(Provided entries)

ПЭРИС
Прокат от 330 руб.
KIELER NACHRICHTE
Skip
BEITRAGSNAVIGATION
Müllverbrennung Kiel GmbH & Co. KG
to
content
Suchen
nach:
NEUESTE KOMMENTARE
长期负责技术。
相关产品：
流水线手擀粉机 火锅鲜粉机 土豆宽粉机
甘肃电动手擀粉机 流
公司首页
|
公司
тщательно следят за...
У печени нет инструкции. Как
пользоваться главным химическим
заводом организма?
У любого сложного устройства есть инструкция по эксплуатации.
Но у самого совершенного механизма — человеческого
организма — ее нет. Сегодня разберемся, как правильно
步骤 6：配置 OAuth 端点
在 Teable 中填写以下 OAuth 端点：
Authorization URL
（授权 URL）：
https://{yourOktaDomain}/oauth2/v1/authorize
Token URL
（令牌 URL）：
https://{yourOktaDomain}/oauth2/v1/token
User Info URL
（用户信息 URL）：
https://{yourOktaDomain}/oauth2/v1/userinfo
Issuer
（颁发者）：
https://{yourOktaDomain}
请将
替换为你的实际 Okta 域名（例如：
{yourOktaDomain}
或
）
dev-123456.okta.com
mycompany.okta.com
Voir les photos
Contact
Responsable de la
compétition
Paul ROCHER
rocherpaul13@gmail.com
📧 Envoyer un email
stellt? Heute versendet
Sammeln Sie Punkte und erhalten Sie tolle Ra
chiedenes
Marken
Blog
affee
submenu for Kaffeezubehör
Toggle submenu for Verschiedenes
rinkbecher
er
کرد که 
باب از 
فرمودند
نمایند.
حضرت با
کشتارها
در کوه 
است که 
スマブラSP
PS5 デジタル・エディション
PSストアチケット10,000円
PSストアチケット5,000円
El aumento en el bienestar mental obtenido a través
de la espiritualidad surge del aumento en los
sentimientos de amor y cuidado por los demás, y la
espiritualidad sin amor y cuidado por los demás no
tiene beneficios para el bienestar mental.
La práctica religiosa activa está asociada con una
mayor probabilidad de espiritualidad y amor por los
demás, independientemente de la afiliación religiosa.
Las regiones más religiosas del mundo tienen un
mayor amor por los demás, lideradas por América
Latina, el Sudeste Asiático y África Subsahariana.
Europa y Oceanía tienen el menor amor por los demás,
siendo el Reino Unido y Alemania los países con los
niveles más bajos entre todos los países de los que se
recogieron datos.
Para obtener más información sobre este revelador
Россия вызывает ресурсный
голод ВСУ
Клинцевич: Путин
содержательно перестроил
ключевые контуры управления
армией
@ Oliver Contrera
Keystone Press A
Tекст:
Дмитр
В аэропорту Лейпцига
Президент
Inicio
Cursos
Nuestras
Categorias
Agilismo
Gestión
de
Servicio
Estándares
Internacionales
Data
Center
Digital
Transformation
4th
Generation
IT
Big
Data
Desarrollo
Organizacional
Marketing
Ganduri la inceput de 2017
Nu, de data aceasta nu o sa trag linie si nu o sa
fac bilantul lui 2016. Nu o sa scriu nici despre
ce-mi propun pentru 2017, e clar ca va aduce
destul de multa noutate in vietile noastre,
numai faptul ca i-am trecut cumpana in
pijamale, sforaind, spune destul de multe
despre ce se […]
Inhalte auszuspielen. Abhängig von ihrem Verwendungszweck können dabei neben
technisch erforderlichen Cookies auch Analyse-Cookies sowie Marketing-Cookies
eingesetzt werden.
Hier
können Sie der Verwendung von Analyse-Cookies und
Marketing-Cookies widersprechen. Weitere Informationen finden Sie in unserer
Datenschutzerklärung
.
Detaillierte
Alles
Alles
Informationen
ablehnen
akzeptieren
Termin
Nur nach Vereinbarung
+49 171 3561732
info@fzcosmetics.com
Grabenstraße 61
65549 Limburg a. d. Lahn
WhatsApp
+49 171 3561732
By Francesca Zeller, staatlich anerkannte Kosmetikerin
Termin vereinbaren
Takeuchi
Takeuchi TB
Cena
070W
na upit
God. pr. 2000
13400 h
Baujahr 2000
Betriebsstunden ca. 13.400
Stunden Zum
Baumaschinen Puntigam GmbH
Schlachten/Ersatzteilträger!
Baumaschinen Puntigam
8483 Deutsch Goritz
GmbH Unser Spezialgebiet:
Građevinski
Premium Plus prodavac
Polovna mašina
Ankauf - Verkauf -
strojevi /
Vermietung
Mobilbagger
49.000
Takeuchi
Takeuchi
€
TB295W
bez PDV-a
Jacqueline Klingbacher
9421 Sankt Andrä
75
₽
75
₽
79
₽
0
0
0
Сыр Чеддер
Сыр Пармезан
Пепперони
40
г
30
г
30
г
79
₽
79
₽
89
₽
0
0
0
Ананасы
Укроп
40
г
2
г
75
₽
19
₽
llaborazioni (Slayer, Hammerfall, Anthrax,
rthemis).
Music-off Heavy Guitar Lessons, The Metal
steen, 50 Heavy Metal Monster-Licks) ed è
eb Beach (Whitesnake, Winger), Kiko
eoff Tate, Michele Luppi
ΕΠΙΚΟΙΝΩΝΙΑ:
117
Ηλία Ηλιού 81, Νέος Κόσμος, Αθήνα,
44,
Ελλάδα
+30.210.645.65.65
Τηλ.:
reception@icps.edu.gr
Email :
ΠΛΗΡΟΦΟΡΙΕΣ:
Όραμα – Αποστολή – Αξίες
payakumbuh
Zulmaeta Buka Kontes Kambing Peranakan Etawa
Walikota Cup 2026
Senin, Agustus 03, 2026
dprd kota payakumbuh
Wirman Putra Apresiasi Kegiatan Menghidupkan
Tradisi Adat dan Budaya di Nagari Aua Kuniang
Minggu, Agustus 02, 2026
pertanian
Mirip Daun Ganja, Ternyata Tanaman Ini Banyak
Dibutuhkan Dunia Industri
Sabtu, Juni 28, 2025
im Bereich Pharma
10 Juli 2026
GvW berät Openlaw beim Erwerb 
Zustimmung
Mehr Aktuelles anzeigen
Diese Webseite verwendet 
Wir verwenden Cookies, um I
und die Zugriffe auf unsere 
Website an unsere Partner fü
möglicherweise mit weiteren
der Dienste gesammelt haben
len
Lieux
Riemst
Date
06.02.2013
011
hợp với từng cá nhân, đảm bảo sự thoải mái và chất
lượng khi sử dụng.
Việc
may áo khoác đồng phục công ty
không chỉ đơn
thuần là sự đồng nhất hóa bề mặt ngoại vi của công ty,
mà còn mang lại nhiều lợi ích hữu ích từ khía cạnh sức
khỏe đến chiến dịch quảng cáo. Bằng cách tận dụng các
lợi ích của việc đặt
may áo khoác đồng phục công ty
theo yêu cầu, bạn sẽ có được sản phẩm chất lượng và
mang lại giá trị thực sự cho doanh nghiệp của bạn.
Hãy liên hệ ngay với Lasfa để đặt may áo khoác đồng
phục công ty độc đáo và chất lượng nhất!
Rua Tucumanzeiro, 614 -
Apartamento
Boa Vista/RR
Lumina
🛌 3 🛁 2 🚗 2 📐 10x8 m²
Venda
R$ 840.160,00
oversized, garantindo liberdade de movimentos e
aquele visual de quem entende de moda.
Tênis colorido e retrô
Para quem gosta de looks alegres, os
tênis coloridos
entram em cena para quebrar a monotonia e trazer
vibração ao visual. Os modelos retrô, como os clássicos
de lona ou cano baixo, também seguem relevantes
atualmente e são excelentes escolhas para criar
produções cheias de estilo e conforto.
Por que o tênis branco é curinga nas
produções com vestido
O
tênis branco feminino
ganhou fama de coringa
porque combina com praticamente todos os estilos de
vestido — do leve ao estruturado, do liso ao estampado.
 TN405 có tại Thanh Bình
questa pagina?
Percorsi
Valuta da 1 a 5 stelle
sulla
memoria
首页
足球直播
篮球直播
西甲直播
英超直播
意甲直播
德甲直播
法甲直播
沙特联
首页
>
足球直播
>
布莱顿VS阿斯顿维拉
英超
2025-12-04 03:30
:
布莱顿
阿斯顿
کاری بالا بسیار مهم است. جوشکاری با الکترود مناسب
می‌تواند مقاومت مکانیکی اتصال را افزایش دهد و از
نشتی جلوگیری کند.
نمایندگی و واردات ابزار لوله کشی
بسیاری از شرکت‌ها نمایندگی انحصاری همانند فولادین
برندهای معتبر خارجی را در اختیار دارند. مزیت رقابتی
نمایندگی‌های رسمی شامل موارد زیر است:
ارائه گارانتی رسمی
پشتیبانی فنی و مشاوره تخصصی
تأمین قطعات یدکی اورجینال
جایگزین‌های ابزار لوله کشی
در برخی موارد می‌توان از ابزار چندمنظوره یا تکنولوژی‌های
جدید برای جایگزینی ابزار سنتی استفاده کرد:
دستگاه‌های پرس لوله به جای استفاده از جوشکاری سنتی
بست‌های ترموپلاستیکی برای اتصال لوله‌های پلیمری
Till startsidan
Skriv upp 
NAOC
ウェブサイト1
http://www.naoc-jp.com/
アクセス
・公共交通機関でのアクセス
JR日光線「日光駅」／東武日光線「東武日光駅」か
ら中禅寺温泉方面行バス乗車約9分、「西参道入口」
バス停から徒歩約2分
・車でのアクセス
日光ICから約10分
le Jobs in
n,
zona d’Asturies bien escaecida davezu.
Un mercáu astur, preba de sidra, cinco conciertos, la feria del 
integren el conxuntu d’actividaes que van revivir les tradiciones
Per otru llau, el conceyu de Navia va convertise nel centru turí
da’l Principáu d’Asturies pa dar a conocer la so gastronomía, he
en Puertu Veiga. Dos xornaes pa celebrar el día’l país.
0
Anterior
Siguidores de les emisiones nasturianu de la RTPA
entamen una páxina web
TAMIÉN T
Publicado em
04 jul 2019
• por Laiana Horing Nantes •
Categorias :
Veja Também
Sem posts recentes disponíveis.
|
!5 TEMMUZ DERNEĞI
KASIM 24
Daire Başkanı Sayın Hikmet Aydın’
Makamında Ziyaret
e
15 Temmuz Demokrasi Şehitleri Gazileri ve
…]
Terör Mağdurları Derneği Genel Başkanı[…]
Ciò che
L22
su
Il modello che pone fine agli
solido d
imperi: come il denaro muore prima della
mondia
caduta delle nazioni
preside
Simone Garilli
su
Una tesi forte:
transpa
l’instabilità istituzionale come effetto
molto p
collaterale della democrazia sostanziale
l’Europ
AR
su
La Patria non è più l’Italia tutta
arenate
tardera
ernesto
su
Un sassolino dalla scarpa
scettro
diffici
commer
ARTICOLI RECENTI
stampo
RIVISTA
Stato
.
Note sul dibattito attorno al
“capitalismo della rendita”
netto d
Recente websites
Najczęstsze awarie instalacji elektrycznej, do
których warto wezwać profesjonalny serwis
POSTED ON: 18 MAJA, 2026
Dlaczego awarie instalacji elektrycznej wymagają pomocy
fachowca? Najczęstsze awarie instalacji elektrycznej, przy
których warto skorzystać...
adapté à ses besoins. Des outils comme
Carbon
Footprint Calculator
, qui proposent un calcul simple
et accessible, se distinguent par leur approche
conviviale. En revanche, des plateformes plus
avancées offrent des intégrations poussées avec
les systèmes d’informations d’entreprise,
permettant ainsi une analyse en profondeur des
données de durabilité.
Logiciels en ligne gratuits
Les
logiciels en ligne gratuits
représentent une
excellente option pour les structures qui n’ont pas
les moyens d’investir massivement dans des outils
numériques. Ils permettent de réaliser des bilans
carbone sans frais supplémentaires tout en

(End Provided entries)

◆ What is needed ◆
Filter the listing above for lines with the word "submenu", and copy each one you find.

◆ Task solution ◆
submenu for Kaffeezubehör
Toggle submenu for Verschiedenes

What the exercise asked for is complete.